The Yale courts play fast, especially on such an unseasonably warm (65 degrees) mid-March afternoon, and the more nimble Quick is better suited than his opponent and recent (Philadelphia Elite two months ago) doubles partner to the scramble that this factor precipitated. The result was a 9-1, 0 and 4 sweep of the last three games, as well as a sweep of all three 2001-2002 matches in their decade-long rivalry, which McNeely had dominated throughout their many years in the junior ranks but which has seemingly swung in Quick's direction, at least for the time being. It was an enormously different S. L. Green experience for the jubilant victor from last year's edition, when a severely bruised cartilege had forced him to limp sadly and painfully off the Seattle courts and sidelined him for several convalescent months thereafter.
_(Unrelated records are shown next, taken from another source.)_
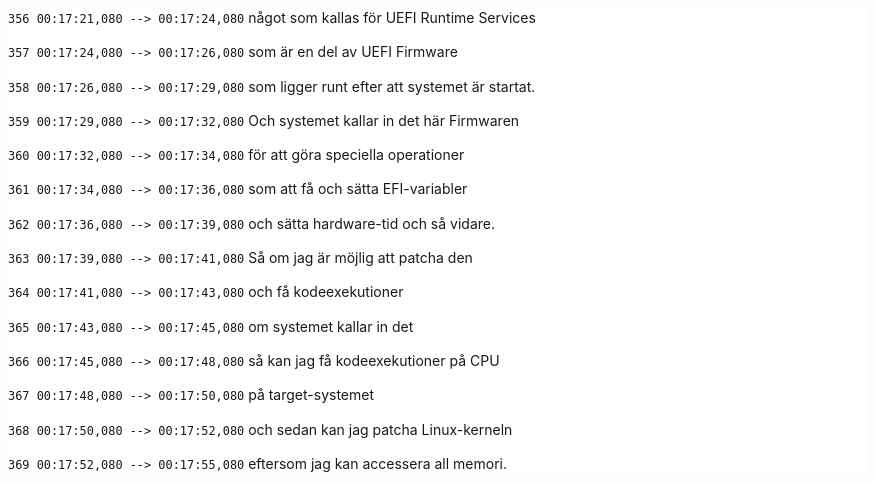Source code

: 

`356 00:17:21,080 --> 00:17:24,080`
något som kallas för UEFI Runtime Services



`357 00:17:24,080 --> 00:17:26,080`
som är en del av UEFI Firmware



`358 00:17:26,080 --> 00:17:29,080`
som ligger runt efter att systemet är startat.



`359 00:17:29,080 --> 00:17:32,080`
Och systemet kallar in det här Firmwaren



`360 00:17:32,080 --> 00:17:34,080`
för att göra speciella operationer



`361 00:17:34,080 --> 00:17:36,080`
som att få och sätta EFI-variabler



`362 00:17:36,080 --> 00:17:39,080`
och sätta hardware-tid och så vidare.



`363 00:17:39,080 --> 00:17:41,080`
Så om jag är möjlig att patcha den



`364 00:17:41,080 --> 00:17:43,080`
och få kodeexekutioner



`365 00:17:43,080 --> 00:17:45,080`
om systemet kallar in det



`366 00:17:45,080 --> 00:17:48,080`
så kan jag få kodeexekutioner på CPU



`367 00:17:48,080 --> 00:17:50,080`
på target-systemet



`368 00:17:50,080 --> 00:17:52,080`
och sedan kan jag patcha Linux-kerneln



`369 00:17:52,080 --> 00:17:55,080`
eftersom jag kan accessera all memori.
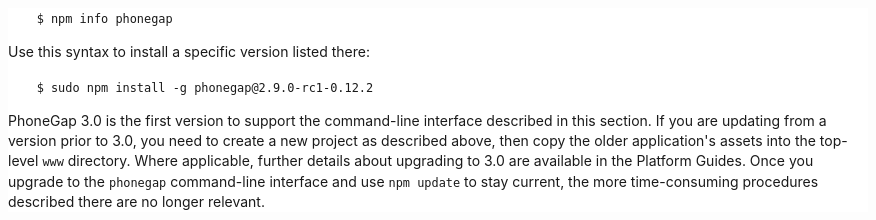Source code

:         $ npm info phonegap

Use this syntax to install a specific version listed there:

        $ sudo npm install -g phonegap@2.9.0-rc1-0.12.2

PhoneGap 3.0 is the first version to support the command-line
interface described in this section. If you are updating from a
version prior to 3.0, you need to create a new project as described
above, then copy the older application's assets into the top-level
`www` directory.  Where applicable, further details about upgrading to
3.0 are available in the Platform Guides.  Once you upgrade to the
`phonegap` command-line interface and use `npm update` to stay
current, the more time-consuming procedures described there are no
longer relevant.


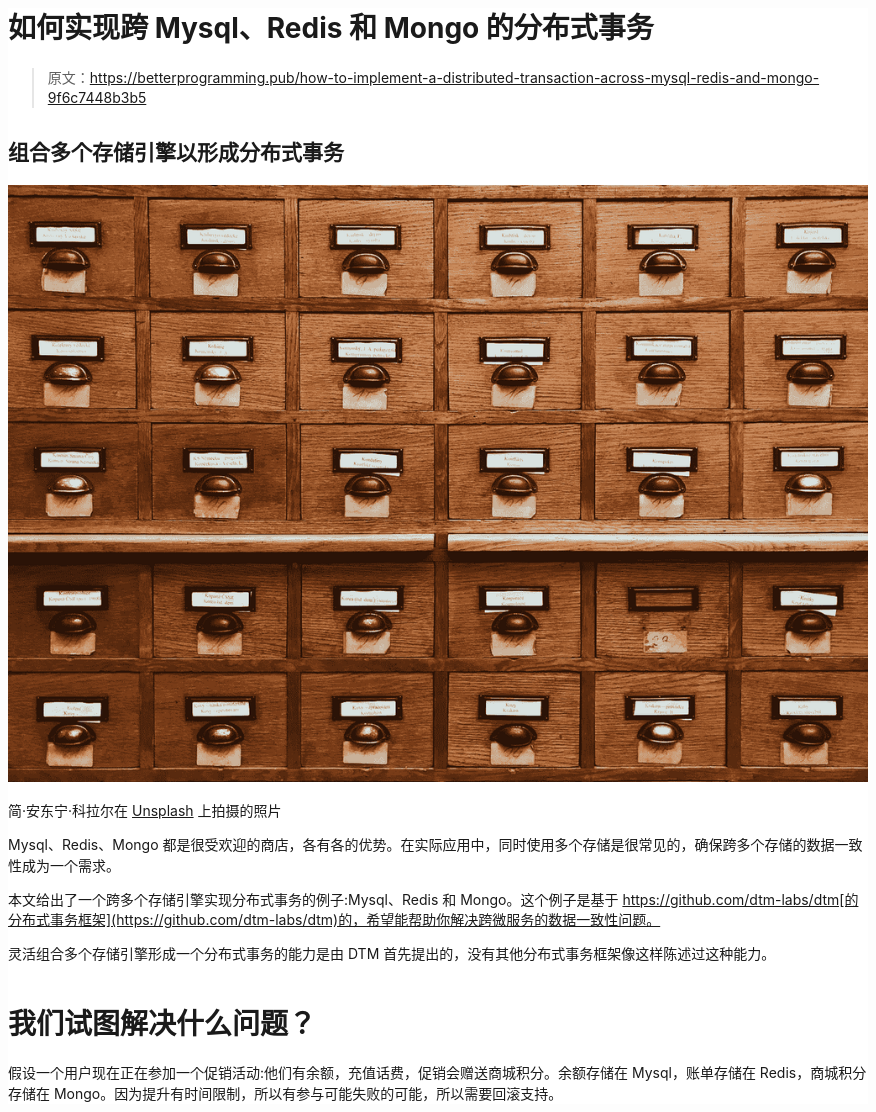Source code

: # 如何实现跨 Mysql、Redis 和 Mongo 的分布式事务

> 原文：<https://betterprogramming.pub/how-to-implement-a-distributed-transaction-across-mysql-redis-and-mongo-9f6c7448b3b5>

## 组合多个存储引擎以形成分布式事务

![](img/bb2be33724e49e6494dde8cff9eb2186.png)

简·安东宁·科拉尔在 [Unsplash](https://unsplash.com?utm_source=medium&utm_medium=referral) 上拍摄的照片

Mysql、Redis、Mongo 都是很受欢迎的商店，各有各的优势。在实际应用中，同时使用多个存储是很常见的，确保跨多个存储的数据一致性成为一个需求。

本文给出了一个跨多个存储引擎实现分布式事务的例子:Mysql、Redis 和 Mongo。这个例子是基于 https://github.com/dtm-labs/dtm[的分布式事务框架](https://github.com/dtm-labs/dtm)的，希望能帮助你解决跨微服务的数据一致性问题。

灵活组合多个存储引擎形成一个分布式事务的能力是由 DTM 首先提出的，没有其他分布式事务框架像这样陈述过这种能力。

# 我们试图解决什么问题？

假设一个用户现在正在参加一个促销活动:他们有余额，充值话费，促销会赠送商城积分。余额存储在 Mysql，账单存储在 Redis，商城积分存储在 Mongo。因为提升有时间限制，所以有参与可能失败的可能，所以需要回滚支持。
Meredith Quick (foreground)

While her older brother was thus rallying to victory in his semi-final, Meredeth Quick was enjoying an unexpectedly dominant afternoon with the top-seeded defending champion, whom she defeated 9-6, 10-8 and 9-0. Shabana appeared less mobile than usual throughout the weekend, and she has a tendency to give up when a match is really going badly for her, as it was by early in the third game.

Quick had labored throughout her recently-concluded intercollegiate career at Princeton in the shadow of her more famous teammate Julia Beaver, who won the WISA Individual title all three years from 1999-2001. But Beaver has been prevented from playing this entire season due to medical reasons, and Quick strenuous training and competitive salvos on the WISPA professional tour paid off in this breakthrough performance, throughout which she appeared stronger, faster and increasingly more confident than her sub-par and subdued opponent.

As noted, the unseeded Quick will now have to complete a family sweep to win the crown, since Latasha Khan scored a 9-4, 7 and 1 victory over the fourth-seeded Ivy Pochoda. The latter has a flamboyant playing style, but Khan has better balance and a more solid all-around game, which she was able to impose in fairly uninterrupted fashion, especially after weathering a competitive second game. Interestingly, although none of the women's quarter-finals were resolved in the three-game minimum, both of the semi-final matches were, so both contestants should be at full strength by therou time their High Noon summit gets underway.